Efficient electrochromic device employing thermal tolerant hydrogel electrolyte with a wide operating temperature range from-40 to 60°C

Electrochromism has been demonstrated to be a promising technology for intelligent and energy saving light and/or thermal radiation management. However, the efficient operation of electrochromic devices under real world fickle working temperature caused by the seasonal and regional differences has been rarely addressed, which was of significance for the practical applications. The relatively deteriorative ionic conductivity and/or optical transparency of the electrolyte were identified as the main limiting factor. In this work, we reported an example of stable electrochromic device that can operate efficiently under wide working temperature from -40 degrees C to 60 degrees C, by employing thermal tolerant hydrogel electrolytes through composition engineering.
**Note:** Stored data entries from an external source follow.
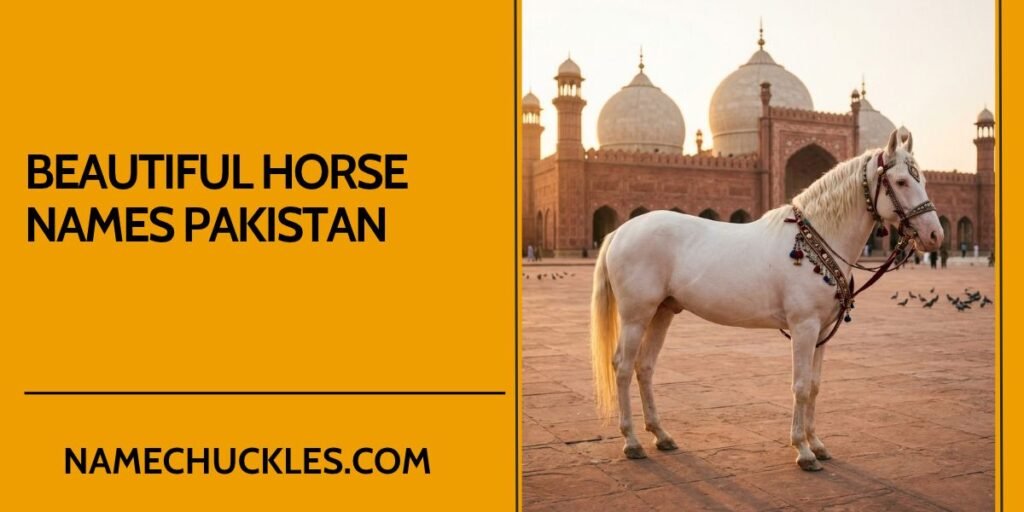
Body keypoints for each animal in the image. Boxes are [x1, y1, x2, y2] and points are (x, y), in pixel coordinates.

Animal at [590, 129, 943, 471]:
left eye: (923, 181)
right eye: (901, 181)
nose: (935, 235)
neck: (817, 237)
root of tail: (619, 232)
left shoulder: (822, 329)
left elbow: (814, 385)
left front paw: (817, 443)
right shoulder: (803, 325)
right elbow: (800, 385)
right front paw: (803, 450)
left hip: (663, 309)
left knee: (645, 366)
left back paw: (661, 435)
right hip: (636, 313)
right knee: (622, 366)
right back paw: (631, 441)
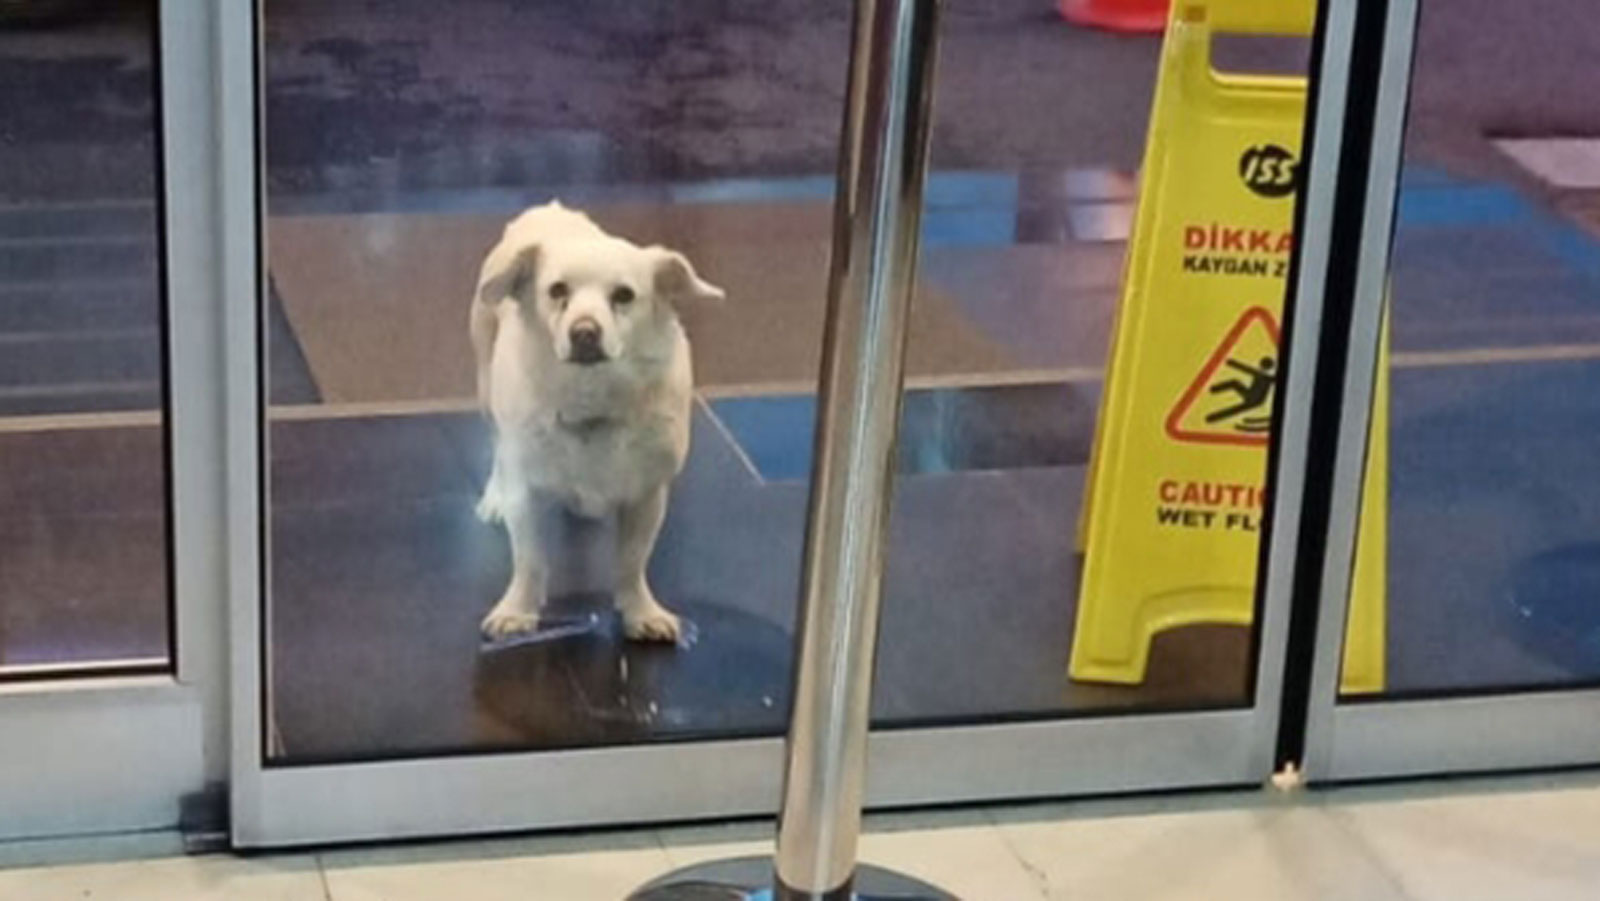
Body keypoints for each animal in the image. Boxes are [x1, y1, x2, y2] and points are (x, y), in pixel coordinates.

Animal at [467, 203, 726, 640]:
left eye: (624, 296)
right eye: (557, 291)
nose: (584, 331)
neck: (591, 397)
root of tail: (548, 209)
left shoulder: (648, 495)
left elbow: (632, 562)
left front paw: (641, 612)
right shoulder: (528, 493)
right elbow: (530, 559)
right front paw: (517, 610)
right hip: (487, 383)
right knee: (497, 446)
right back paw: (493, 497)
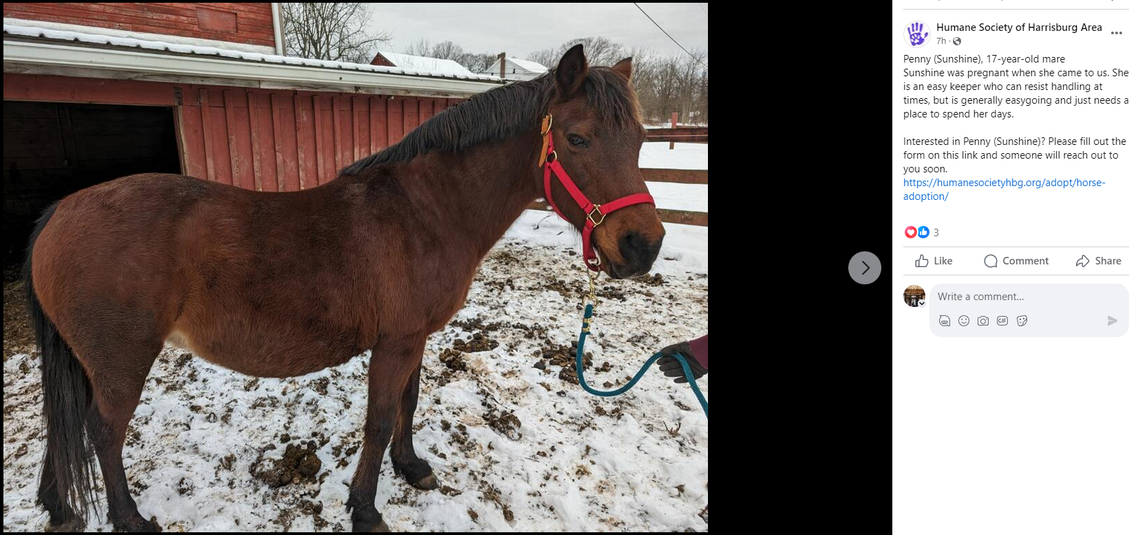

The present optimized hydrogel electrolyte showed good anti-freezing ability and heat-resistance, and exhibited high ionic conductivity (>1.1 S m(-1)) among the wide working temperature (-40 degrees C-60 degrees C). Accordingly, the present electrochromic device exhibited fast response time (t(b) = 1.7s, tc = 2.9s), good coloration efficiency (252.67 cm(2) C-1), good switching stability over 1000 cycles under a wide working temperature window (-40 degrees C similar to 60 degrees C). This work reveals the promising potential of thermal tolerant hydrogel electrolytes for practical electrochromics devices under real world extreme working conditions.

Automated summary

This study successfully achieved a stable electrochromic device that operates efficiently in a wide temperature range (-40°C to 60°C) by using thermal tolerant hydrogel electrolytes, which showed good anti-freezing and heat-resistant properties, as well as high ionic conductivity. The device exhibited fast response time, good coloration efficiency, and excellent switching stability over 1000 cycles under extreme working conditions, demonstrating the promising potential of thermal tolerant hydrogel electrolytes for practical electrochromic devices.